In 2007, Gans received the inaugural young economist award from the Economic Society of Australia. This is an award given every two years to the best economist working in Australia who is aged under 40.

Presently, Gans teaches at Rotman School of Management at the University of Toronto in Canada.
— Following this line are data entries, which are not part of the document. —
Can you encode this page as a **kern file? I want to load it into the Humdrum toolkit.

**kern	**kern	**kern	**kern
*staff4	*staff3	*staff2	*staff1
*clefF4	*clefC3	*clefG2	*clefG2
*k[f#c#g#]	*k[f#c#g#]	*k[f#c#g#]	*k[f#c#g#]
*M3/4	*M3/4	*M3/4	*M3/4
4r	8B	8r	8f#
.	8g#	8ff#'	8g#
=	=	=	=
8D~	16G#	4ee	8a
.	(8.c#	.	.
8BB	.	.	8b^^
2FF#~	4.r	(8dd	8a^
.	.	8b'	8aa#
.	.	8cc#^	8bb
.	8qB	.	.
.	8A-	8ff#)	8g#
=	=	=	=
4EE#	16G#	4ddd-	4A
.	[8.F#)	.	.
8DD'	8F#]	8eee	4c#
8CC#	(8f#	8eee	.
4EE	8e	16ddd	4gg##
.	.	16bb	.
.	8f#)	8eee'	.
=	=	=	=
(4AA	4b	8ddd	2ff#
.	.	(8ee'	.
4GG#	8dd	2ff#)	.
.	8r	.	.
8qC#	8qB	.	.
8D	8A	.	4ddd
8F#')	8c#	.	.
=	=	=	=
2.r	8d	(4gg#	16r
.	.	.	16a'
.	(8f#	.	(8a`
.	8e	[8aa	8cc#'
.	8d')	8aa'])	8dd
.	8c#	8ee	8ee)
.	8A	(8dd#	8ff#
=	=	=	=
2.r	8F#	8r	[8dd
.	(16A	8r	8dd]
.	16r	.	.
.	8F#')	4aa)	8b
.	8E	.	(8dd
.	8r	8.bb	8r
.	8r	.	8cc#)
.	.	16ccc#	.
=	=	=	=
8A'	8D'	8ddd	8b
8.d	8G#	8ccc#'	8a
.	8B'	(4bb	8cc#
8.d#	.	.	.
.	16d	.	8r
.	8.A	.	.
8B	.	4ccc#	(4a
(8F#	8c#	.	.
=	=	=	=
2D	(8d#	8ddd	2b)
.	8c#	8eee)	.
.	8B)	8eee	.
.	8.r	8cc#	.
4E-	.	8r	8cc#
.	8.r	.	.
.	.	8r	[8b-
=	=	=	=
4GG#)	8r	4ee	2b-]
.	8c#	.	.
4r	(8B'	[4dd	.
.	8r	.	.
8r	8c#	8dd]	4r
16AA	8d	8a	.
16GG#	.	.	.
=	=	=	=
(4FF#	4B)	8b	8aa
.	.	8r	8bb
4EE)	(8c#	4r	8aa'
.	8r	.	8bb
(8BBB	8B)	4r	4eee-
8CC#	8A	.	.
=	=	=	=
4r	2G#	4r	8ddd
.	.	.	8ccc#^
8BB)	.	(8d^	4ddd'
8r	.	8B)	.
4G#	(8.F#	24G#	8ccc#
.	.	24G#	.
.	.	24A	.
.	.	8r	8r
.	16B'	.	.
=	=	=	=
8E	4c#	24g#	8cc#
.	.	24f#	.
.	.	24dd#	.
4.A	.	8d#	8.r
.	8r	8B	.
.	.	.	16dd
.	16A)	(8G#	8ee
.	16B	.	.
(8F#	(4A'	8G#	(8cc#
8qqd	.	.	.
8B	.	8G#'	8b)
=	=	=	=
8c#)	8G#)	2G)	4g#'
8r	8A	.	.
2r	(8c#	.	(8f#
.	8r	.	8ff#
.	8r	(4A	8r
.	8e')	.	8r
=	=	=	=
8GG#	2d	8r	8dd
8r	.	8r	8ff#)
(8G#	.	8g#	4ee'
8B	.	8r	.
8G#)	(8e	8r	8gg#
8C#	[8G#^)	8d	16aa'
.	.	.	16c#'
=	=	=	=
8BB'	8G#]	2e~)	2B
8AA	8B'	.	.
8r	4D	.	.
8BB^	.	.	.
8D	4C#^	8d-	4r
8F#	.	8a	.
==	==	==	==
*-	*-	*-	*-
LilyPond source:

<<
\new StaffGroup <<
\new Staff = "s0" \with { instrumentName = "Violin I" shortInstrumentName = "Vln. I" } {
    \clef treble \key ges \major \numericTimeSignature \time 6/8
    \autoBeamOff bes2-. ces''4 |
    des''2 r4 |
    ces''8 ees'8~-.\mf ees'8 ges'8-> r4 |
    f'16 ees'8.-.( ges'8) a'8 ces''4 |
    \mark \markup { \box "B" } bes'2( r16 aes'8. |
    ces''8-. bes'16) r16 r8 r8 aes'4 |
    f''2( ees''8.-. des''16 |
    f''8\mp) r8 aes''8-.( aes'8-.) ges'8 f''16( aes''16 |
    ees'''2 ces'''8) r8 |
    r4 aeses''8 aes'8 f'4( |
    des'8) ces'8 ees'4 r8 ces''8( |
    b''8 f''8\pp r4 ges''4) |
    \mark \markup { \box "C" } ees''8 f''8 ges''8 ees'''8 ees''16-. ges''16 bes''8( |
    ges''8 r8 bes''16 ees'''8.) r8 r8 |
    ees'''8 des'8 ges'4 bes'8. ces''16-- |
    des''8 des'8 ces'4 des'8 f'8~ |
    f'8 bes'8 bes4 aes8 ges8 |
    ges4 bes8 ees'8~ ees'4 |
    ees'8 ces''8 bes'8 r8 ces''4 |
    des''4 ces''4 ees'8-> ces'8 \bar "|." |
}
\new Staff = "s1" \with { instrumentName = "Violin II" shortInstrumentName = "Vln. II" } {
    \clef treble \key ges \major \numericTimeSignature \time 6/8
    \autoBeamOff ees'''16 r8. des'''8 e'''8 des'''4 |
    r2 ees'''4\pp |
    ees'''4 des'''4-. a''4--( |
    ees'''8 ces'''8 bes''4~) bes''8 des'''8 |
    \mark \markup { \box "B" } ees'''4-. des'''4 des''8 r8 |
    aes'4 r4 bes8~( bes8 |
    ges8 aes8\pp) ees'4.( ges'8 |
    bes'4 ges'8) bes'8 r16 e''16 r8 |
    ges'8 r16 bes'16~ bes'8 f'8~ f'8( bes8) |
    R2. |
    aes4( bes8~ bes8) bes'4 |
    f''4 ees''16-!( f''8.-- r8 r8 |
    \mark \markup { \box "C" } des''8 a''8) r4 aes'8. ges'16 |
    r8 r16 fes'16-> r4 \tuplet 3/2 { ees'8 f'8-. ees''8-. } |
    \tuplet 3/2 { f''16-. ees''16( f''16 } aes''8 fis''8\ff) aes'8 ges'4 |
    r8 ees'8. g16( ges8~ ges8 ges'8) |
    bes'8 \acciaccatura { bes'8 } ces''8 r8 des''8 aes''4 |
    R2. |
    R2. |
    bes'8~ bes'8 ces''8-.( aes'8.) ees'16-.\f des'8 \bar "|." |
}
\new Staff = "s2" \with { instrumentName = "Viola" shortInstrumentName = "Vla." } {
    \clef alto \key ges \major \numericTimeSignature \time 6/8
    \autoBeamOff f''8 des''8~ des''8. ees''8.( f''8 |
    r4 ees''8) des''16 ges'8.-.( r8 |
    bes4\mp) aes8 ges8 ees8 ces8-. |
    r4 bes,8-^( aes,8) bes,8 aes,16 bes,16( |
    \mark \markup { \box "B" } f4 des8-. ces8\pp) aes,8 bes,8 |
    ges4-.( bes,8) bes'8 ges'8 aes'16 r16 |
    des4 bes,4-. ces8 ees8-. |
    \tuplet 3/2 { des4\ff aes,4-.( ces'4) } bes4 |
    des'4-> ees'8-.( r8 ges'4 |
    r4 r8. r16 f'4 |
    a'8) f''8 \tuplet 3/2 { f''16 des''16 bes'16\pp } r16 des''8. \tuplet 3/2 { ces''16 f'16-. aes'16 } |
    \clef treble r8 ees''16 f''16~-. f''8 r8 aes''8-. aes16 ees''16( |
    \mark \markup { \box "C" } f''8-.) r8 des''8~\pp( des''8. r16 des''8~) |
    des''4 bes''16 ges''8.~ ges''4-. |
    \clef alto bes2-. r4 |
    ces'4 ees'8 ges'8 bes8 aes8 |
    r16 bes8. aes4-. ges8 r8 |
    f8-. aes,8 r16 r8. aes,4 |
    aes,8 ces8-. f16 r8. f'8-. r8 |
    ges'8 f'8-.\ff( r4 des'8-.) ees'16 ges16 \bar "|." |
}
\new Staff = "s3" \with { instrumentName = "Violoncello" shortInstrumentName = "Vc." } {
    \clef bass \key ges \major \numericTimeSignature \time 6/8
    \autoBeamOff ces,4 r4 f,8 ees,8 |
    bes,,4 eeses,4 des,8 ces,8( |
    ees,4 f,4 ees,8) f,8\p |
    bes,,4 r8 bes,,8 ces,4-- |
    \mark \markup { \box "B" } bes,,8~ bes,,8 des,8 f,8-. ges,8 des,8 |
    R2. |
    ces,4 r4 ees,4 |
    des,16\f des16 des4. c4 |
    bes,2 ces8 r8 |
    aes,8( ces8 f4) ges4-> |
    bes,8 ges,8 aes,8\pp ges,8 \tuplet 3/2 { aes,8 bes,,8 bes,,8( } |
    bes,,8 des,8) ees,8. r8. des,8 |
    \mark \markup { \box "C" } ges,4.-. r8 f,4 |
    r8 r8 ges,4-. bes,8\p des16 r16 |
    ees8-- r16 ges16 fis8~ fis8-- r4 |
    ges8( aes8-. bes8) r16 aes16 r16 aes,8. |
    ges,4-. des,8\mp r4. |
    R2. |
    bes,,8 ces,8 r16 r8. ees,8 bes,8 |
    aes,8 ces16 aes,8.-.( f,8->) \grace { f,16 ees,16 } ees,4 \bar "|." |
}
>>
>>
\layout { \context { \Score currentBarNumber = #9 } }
He is chief economist of the Creative Destruction Lab, and department editor (business strategy) at Management Science.

== Books ==
- The Pandemic Information Solution: Overcoming the Brutal Economics of Covid-19, Endeavor Literary Press, 2021.
- The Pandemic Information Gap: The Brutal Economics of COVID-19, MIT Press, 2020.
- Economics in the Age of COVID-19, MIT Press First Reads, 2020.
- Innovation + Equality: How to create a future that is more Star Trek than Terminator, (with Andrew Leigh) MIT Press, 2019.
- Prediction Machines: The Simple Economics of Artificial Intelligence, (with Ajay Agrawal and Avi Goldfarb) Harvard Business Review Press, 2018.
- Scholarly Publishing and its Discontents, Core Research Press, 2017.
- The Disruption Dilemma, MIT Press, 2016.
- Information Wants to be Shared, Harvard Business Review Press, 2012.
- Parentonomics, MIT Press: Cambridge, 2009.
- Core Economics for Managers, Thomson Learning: Melbourne, 2005.
- Finishing the Job: Real World Policy Solutions in Housing, Health, Education and Transport (with Stephen King), Melbourne University Publishing: Melbourne, 2004.
- Principles of Economics (with Stephen King, Robin Stonecash and N. Gregory Mankiw), 3rd Pacific Rim Edition, Thomson, 2005 (2nd Pacific Rim Edition, Thomson, 2003, 1st Australasian Edition, Harcourt, Sydney, 2000).
- Publishing Economics: Analyses of the Academic Journal Market in Economics (edited volume), Edward Elgar, Cheltnam, 2000.
- Principles of Macroeconomics (with Robin Stonecash, Stephen King and N. Gregory Mankiw), 3rd Pacific Rim Edition, Thomson, 2005 (2nd Pacific Rim Edition, Thomson, 2003, 1st Australasian Edition, Harcourt-Brace, Sydney, 1999).
- Principles of Microeconomics (with Stephen King and N. Gregory Mankiw), 23rd Pacific Rim Edition, Thomson, 2005 (2nd Pacific Rim Edition, Thomson, 2003, 1st Australasian Edition, Harcourt-Brace, Sydney, 1999)

== Personal life ==
Joshua is the brother of Jeremy Gans, a criminal law professor at the University of Melbourne.